> [Provided text]
┌──

The Domain Name Service (DNS) allows machines to convert human readable domain names like google.com into their machine addresses.
In this post, I talk about how DNS tunneling works and present some content that I put together to aid analysts in detecting DNS tunneling in their environment.
An attacker can abuse DNS to send data between infected machines in the network and their Command and Control (C2) server. The process begins when the attacker is authoratative for a domain. Let's say they own badguys.com. In order to send data from the infected machine they simply encode the data into the subdomains. For example their hello message could be: hello.badguys.com. Of course sending OS-WinXP-User-Steve-Perm-Admin.badguys.com is going to raise suspicion as well as being an inefficient method of sending data. So, attackers may convert to hex or base32 encode data. Then the subdomain looks something like: MV4GC3LQNRSSAYTFMFRW63TT.badguys.com.
To identify this type of DNS tunnel, the analyst looks for a large number of random looking subdomains for the root domain when the C2 is actively communicating. When the infected machine is simply beaconing, the analyst expects a single (or few) subdomains requested frequently from the same infected machine.

└──

> [Questions to answer]
1. Condense the paragraph of the text on DNS tunneling that begins "An attacker can abuse DNS" into a short bulleted list that keeps its main facts.
2. From the text on DNS tunneling, return everything from "To identify this" down to "same infected machine.", copied word for word.

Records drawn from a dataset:
┌──

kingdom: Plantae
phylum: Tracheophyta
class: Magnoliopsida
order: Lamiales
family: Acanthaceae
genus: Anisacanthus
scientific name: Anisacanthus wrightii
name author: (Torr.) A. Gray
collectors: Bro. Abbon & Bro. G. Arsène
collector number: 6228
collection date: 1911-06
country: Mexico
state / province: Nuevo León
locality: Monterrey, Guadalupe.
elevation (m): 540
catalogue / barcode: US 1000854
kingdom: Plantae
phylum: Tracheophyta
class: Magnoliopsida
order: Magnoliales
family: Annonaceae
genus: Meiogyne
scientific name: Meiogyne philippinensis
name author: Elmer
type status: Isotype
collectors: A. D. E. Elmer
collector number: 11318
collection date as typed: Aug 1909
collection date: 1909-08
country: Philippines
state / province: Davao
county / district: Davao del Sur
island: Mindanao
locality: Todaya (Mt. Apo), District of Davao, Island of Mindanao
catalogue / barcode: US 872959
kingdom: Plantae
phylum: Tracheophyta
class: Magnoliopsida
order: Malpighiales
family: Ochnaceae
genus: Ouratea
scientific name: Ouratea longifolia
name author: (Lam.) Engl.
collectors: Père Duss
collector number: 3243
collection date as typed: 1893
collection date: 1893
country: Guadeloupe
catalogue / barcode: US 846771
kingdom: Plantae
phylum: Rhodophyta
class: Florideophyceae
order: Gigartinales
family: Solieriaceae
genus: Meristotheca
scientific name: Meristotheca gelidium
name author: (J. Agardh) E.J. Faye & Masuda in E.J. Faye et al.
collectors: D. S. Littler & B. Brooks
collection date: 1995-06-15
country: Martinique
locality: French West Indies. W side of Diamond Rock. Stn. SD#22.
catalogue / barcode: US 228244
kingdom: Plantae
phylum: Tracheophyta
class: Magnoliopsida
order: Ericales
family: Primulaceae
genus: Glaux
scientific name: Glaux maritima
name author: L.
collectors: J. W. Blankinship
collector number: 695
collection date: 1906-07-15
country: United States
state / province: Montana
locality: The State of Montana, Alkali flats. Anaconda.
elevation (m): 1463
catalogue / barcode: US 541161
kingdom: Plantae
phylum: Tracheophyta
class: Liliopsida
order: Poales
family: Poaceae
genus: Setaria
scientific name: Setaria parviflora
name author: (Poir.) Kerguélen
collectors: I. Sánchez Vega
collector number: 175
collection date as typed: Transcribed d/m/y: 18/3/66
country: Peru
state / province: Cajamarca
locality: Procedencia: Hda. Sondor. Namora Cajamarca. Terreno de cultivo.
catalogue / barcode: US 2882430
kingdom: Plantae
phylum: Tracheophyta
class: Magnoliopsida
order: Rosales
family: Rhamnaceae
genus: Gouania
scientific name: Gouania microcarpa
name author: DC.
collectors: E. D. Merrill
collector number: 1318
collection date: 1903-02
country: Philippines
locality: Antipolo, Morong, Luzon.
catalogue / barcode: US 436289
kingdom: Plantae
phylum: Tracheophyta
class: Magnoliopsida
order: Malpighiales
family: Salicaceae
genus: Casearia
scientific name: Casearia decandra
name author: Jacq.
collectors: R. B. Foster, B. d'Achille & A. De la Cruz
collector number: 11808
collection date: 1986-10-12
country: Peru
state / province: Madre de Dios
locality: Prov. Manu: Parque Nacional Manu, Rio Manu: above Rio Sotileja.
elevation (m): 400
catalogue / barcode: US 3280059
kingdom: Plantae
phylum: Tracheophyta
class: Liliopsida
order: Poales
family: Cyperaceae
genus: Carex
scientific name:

└──

> [Your written answers]
1.
- An attacker can abuse DNS to send data between infected machines on a network and their Command and Control (C2) server.
- The process begins when the attacker is authoritative for a domain, such as badguys.com.
- The infected machine sends data by encoding it into subdomains, for example hello.badguys.com.
- Plain subdomains like OS-WinXP-User-Steve-Perm-Admin.badguys.com would raise suspicion and are inefficient.
- So attackers may hex- or base32-encode the data, giving subdomains like MV4GC3LQNRSSAYTFMFRW63TT.badguys.com.

2.
To identify this type of DNS tunnel, the analyst looks for a large number of random looking subdomains for the root domain when the C2 is actively communicating. When the infected machine is simply beaconing, the analyst expects a single (or few) subdomains requested frequently from the same infected machine.